ONNX Runtime Error: fp16 precision has been set for a layer or layer output, but fp16 is not configured in the builder

I’m trying to run a Yolov5 model (yolov5s.pt) on jetson nano.
Initially, i tried converting the model pytorch model to onnx with fp32 & ran it on nano with CSI camera & code similar to https://developer.nvidia.com/blog/announcing-onnx-runtime-for-jetson . This worked fine but the FPS was low (4 fps) so i wanted to try out fp16.
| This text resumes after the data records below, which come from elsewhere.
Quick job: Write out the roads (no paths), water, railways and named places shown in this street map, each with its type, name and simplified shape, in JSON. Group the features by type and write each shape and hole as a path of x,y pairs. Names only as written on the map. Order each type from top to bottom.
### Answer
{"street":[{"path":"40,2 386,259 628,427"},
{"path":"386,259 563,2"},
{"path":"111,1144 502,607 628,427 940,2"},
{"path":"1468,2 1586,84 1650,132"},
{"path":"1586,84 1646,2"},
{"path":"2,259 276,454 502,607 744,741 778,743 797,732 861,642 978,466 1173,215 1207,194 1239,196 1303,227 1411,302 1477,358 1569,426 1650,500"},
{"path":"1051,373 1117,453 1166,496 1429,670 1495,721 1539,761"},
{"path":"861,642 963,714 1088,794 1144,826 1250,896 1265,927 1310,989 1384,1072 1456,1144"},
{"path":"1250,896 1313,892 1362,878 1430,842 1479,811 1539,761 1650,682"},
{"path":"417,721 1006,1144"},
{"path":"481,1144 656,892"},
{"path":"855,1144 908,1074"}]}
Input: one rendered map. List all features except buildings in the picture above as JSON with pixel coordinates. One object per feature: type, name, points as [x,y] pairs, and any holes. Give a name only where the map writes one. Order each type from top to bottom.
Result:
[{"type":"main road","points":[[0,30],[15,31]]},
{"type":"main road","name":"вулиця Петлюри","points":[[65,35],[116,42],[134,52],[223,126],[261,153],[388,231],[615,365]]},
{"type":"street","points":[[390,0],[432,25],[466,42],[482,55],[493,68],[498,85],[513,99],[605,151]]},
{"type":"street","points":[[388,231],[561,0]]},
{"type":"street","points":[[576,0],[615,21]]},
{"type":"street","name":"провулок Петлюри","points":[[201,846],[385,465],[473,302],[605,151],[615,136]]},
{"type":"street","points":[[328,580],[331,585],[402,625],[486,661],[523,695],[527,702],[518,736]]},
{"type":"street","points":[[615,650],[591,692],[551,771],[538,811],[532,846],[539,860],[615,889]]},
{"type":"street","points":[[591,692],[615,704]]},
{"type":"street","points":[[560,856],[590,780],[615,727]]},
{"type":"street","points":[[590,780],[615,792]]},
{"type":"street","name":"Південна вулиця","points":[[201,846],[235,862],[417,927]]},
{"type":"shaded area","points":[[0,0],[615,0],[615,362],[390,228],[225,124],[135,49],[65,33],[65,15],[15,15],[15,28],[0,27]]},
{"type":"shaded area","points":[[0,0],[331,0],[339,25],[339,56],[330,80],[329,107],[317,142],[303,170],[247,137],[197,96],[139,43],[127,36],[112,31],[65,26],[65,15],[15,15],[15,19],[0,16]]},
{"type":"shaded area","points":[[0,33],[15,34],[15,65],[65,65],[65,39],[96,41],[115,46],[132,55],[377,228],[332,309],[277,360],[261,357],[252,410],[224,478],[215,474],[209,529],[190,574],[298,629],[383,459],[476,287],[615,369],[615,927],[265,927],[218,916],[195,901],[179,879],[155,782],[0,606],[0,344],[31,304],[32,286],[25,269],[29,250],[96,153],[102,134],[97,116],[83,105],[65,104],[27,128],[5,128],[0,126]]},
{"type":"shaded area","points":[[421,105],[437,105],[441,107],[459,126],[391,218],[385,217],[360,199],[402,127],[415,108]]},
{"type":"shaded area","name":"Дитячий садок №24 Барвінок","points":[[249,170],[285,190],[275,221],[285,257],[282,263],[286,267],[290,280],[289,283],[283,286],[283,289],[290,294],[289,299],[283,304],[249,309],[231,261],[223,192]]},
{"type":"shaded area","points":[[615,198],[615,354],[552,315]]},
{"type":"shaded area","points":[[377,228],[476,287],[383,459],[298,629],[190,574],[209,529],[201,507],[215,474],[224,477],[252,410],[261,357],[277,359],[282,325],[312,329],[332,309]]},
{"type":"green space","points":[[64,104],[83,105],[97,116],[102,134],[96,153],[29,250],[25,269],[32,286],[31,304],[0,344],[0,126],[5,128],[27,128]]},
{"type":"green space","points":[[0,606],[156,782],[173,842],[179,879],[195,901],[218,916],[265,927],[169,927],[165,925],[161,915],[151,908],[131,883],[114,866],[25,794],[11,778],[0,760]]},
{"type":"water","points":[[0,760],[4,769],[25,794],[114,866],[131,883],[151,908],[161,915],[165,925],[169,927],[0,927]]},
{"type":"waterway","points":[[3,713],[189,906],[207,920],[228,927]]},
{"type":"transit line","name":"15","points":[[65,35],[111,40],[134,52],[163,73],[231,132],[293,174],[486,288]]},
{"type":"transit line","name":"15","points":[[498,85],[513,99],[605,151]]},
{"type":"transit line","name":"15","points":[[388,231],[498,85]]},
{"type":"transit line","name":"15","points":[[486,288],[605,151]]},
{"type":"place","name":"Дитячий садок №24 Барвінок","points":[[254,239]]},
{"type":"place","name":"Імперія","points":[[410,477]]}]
I converted to model to onnx-fp16 using builtin yolov5 script (TFLite, ONNX, CoreML, TensorRT Export · Issue #251 · ultralytics/yolov5 · GitHub), the conversion was successful (it shrink the model from 28-> 14 mb) but when i try to run it on Nano, I’m getting below error:

2022-01-10 17:24:14.792809142 [W:onnxruntime:Default, tensorrt_execution_provider.h:53 log] [2022-01-10 11:54:14 WARNING] /home/onnxruntime/onnxruntime-py36/cmake/external/onnx-tensorrt/onnx2trt_utils.cpp:364: Your ONNX model has been generated with INT64 weights, while TensorRT does not natively support INT64. Attempting to cast down to INT32.
2022-01-10 17:24:15.842234019 [E:onnxruntime:Default, tensorrt_execution_provider.h:51 log] [2022-01-10 11:54:15 ERROR] 4: [network.cpp::validate::2555] Error Code 4: Internal Error (fp16 precision has been set for a layer or layer output, but fp16 is not configured in the builder)
Traceback (most recent call last):
File “detection.py”, line 87, in
detector = ObjectDetector(model_path )
File “detection.py”, line 26, in init
self.sess = rt.InferenceSession(onnx_model_path, providers=providers)
File “/home/niraj/.local/lib/python3.6/site-packages/onnxruntime/capi/onnxruntime_inference_collection.py”, line 335, in init
self._create_inference_session(providers, provider_options, disabled_optimizers)
File “/home/niraj/.local/lib/python3.6/site-packages/onnxruntime/capi/onnxruntime_inference_collection.py”, line 379, in _create_inference_session
sess.initialize_session(providers, provider_options, disabled_optimizers)
onnxruntime.capi.onnxruntime_pybind11_state.EPFail: [ONNXRuntimeError] : 11 : EP_FAIL : TensorRT EP could not build engine for fused node: TensorrtExecutionProvider_TRTKernel_graph_torch-jit-export_13938907072320197802_7_0

The attempt is to use onnx-runtime for running a model atop tensorrt (if i’ve understood it correctly). Now I’m not 100% sure if it’s a Nano issue but I would really appreciate any guidance or help with this.

Update : The model works with onnx-runtime when used with CPUExecutionProvider. Only the TensorrtExecutionProvider is causing this error.

Do i have to set any flags before loading fp16 model using onnx-runtime + tensorrt ? am i missing something here?
I’m also attaching the code & model for reference.
yolov5s_fp16.onnx (14.2 MB)

detection.py (3.7 KB)


Please note that the TensorRT engine is not portable.
Have you tried to convert the model directly on the Nano?